Frequently Asked Questions¶
We collect the frequently asked questions on mxnet/issues. For whom is going to post issues, please consider to check this page first. For contributors, please make the questions and answers simple; otherwise put the detailed answer in more proper place and then refer the link.
Build and install¶
The answers for most questions can be found on the build page
Speed¶
Took a long time to start running on GPU¶
Try to disable opencv to use GPU, such as build opencv from source with GPU module disabled.
Slow on a single GPU¶
Check the following items:
- Check your CUDA/driver version is not too old.
- Build with
USE_CUDNN=1
, often brings 50+% speedup. Try to use the newest version. - Set
export MXNET_CUDNN_AUTOTUNE_DEFAULT=1
before running, often 10%-15% speedup - Dsiable ECC if using Tesla GPUs by
nvidia-smi -e 0
. Root permission and reboot may be needed. - Set to maximal clock for Tesla cards by
nvidia-smi -ac ??
. See this blog - Check no throttle reason
nvidia-smi -q -d PERFORMANCE
often caused by temperature.
No speedup for using more than one GPUs or machines.¶
Check the following items:
- does your neural network already run fast, such as >1000 example/sec or >10 batches/sec? If yes, it’s unlikely to get further speedup for adding more resources due to the communication overhead.

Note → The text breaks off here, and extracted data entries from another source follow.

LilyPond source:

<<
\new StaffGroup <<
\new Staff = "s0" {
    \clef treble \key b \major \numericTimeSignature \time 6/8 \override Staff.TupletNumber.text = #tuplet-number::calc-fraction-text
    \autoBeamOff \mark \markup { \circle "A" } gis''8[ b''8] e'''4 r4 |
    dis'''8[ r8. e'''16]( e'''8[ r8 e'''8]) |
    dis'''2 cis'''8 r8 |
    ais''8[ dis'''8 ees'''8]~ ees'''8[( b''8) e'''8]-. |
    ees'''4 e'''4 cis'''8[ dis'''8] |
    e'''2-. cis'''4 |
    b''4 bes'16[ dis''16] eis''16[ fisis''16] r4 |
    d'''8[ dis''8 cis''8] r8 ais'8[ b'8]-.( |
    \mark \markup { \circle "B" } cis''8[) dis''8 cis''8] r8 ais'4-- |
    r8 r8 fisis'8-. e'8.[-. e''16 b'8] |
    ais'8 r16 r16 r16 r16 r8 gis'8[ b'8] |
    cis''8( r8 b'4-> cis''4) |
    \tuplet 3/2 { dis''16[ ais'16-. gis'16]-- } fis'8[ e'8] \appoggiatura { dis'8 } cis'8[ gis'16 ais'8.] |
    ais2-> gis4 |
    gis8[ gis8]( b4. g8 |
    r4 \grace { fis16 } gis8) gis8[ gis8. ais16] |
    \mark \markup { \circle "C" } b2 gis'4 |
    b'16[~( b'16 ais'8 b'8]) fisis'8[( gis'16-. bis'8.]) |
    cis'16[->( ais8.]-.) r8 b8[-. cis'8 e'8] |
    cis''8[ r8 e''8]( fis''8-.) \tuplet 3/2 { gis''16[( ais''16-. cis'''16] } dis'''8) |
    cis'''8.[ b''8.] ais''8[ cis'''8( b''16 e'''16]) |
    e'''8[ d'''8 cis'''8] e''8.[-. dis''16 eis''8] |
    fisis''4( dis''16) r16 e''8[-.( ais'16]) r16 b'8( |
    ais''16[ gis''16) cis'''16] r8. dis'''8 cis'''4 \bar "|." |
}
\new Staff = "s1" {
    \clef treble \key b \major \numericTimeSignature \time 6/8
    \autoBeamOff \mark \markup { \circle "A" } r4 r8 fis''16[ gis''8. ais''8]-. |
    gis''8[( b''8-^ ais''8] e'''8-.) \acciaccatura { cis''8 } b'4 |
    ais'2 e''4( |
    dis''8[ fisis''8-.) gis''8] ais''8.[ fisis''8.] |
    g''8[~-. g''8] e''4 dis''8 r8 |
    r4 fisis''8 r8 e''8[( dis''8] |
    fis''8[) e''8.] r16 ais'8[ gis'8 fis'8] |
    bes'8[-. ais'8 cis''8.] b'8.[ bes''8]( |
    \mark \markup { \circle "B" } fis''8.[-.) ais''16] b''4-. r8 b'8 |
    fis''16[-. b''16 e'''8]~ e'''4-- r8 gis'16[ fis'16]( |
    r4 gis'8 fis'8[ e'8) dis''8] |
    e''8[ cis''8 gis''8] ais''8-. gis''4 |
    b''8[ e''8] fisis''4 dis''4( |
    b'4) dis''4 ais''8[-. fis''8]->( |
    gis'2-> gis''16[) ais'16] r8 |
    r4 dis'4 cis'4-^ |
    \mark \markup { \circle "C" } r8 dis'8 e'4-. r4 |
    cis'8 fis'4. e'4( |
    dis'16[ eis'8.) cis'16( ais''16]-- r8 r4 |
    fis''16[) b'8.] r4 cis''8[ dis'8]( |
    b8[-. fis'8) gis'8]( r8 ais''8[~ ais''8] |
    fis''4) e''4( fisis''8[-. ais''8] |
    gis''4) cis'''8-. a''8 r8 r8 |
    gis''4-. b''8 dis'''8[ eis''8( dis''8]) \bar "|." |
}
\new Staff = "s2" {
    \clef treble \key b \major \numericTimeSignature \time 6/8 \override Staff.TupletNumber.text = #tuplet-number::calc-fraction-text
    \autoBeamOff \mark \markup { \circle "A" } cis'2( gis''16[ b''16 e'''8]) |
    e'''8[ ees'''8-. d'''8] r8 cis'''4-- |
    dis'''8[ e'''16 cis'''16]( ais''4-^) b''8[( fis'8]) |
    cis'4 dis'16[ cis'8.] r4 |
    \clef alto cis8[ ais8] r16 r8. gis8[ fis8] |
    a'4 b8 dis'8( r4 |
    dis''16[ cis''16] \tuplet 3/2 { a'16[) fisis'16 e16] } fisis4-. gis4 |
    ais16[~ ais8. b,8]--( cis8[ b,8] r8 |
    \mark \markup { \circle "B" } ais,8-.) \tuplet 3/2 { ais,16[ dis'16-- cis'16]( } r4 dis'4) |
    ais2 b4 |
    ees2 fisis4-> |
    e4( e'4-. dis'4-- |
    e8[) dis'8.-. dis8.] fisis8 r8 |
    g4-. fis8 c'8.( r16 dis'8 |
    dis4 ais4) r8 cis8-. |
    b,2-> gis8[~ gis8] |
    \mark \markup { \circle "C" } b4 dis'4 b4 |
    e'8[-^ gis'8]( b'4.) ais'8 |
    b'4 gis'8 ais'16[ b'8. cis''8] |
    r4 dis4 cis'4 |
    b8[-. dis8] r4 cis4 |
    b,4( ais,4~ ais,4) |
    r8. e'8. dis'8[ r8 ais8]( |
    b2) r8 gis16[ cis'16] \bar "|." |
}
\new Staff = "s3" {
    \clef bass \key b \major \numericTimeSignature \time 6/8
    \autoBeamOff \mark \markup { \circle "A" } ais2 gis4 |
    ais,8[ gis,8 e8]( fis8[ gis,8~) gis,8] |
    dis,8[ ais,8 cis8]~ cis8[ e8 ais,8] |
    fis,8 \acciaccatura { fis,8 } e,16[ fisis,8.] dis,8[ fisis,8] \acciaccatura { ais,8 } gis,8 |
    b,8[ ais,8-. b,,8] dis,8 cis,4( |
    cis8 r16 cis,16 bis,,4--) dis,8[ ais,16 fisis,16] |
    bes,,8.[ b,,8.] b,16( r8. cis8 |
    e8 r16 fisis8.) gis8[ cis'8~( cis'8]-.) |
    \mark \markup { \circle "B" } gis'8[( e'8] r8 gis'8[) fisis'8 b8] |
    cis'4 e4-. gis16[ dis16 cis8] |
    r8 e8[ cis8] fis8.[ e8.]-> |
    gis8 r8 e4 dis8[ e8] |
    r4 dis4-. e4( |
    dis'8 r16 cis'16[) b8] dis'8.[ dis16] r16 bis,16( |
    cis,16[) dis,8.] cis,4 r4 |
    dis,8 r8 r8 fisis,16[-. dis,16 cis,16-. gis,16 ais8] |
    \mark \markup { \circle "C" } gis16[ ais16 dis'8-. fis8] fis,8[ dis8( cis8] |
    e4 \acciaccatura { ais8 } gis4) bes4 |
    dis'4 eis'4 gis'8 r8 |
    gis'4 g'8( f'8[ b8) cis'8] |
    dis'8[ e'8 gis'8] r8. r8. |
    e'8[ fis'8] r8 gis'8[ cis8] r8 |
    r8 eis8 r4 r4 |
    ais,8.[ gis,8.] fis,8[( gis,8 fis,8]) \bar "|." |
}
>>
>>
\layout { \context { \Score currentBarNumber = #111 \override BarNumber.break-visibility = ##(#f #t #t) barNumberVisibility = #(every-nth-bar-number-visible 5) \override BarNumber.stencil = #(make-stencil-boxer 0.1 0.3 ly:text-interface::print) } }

- Are you using a small batch size? Try to increase it.
- Are you using more than 4 GPUs? Try to use
--kv-store=device
Memory Usage¶
Abnormal CPU memory usage¶
May be due to the data prefetch. Refer to issue 2111 Should be fixed later.
the following part needs refactor¶
How to Copy Part of Parameters to Another Model¶
Most MXNet’s model consists two parts, the argument arrays and symbol. You can simply copy the argument arrary to the argument array of another model. For example, in python model API, you can do
copied_model = mx.model.FeedForward(ctx=mx.gpu(), symbol=new_symbol,
arg_params=old_arg_params, aux_params=old_aux_params,
allow_extra_params=True);
To copy model parameter from existing old_arg_params
, see also this notebook
What is the relation between MXNet and CXXNet, Minerva, Purine2¶
MXNet is created in collaboration by authors from the three projects. The project reflects what we have learnt from the past projects. It combines important flavour of the existing projects, being efficient, flexible and memory efficient.
It also contains new ideas, that allows user to combine different ways of programming, and write CPU/GPU applications that are more memory efficient than cxxnet, purine and more flexible than minerva.
What is the Relation to Tensorflow¶
Both MXNet and Tensorflow use a computation graph abstraction, which is initially used by Theano, then also adopted by other packages such as CGT, caffe2, purine. Currently TensorFlow adopts an optimized symbolic API. While mxnet supports a more mixed flavor, with a dynamic dependency scheduler to combine symbolic and imperative programming together. In short, mxnet is lightweight and “mixed”, with flexiblity from imperative programing, while getting similar advantages by using a computation graph to make it very fast and memory efficient. That being said, most systems will involve and we expect both systems can learn and benefit from each other.